(Landmark coordinate records)
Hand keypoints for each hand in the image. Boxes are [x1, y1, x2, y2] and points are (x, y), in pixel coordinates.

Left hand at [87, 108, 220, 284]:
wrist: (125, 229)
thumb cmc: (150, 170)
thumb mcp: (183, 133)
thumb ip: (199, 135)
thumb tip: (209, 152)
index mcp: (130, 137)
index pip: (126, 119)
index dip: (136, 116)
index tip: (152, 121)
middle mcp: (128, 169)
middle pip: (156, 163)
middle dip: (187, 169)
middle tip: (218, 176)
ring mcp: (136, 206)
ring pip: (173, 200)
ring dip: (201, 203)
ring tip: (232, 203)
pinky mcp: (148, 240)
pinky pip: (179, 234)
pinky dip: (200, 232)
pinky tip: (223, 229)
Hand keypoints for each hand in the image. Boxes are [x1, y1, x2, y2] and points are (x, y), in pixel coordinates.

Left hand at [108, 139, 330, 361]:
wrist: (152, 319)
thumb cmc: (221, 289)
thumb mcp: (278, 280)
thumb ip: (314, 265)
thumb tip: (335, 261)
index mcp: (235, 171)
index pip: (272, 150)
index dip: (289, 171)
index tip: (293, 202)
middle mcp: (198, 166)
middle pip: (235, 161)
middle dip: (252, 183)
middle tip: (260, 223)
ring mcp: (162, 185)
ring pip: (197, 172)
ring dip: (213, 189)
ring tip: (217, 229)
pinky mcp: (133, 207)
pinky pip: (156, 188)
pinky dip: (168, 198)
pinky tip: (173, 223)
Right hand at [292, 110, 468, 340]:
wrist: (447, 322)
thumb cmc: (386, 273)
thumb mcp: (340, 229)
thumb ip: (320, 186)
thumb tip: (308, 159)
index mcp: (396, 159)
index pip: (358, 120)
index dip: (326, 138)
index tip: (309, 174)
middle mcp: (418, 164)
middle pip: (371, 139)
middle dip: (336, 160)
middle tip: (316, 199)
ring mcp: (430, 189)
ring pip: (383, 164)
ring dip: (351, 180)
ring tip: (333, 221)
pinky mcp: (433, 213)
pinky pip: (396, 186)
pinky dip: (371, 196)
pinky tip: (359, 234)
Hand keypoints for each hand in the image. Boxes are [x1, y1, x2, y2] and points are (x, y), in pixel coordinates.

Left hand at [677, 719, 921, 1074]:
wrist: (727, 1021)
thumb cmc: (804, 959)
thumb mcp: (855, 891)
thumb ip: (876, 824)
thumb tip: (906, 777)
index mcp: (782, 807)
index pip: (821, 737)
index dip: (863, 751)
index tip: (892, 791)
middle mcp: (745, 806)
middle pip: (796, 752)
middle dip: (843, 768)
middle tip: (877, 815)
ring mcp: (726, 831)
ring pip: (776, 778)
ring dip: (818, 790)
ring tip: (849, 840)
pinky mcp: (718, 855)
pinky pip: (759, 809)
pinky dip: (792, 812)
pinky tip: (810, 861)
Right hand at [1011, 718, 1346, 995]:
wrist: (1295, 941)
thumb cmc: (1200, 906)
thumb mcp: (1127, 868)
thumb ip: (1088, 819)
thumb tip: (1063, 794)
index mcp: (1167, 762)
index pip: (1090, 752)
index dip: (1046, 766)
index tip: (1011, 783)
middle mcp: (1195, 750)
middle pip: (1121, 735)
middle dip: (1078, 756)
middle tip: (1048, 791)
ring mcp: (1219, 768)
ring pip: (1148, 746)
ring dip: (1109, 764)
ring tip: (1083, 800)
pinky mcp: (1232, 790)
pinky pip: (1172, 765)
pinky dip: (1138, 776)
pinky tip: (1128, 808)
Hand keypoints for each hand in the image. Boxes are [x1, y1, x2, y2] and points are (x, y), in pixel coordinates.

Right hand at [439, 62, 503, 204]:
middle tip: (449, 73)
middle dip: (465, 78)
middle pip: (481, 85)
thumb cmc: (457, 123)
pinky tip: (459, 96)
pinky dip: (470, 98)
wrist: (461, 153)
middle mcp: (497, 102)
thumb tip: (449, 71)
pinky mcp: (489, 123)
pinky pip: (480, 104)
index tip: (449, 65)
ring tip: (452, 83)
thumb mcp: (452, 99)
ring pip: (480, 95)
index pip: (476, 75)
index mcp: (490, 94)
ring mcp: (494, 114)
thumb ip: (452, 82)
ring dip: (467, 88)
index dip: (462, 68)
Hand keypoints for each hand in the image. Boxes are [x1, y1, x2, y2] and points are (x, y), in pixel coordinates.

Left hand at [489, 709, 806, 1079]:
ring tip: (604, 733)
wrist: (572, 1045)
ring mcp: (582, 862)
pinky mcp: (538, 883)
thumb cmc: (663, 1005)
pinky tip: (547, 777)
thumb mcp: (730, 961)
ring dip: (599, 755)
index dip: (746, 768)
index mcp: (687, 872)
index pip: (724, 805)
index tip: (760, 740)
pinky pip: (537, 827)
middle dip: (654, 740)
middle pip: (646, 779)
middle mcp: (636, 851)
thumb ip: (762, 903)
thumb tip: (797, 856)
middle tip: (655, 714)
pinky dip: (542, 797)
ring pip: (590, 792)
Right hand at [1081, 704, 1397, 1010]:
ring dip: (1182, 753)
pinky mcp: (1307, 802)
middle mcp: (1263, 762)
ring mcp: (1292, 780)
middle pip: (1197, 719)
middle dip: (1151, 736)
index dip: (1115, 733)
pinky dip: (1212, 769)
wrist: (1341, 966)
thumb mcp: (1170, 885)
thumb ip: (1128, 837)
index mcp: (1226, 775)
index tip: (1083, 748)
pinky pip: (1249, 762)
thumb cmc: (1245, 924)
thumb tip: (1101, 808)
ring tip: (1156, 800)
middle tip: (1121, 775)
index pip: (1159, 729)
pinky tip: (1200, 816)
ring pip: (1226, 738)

TASK PROMPT
Scan the data for the word "Right" and copy every line where it shows up.

TASK RESULT
Right hand at [292, 110, 468, 340]:
Right hand at [1011, 718, 1346, 995]:
Right hand at [439, 62, 503, 204]:
Right hand at [1081, 704, 1397, 1010]:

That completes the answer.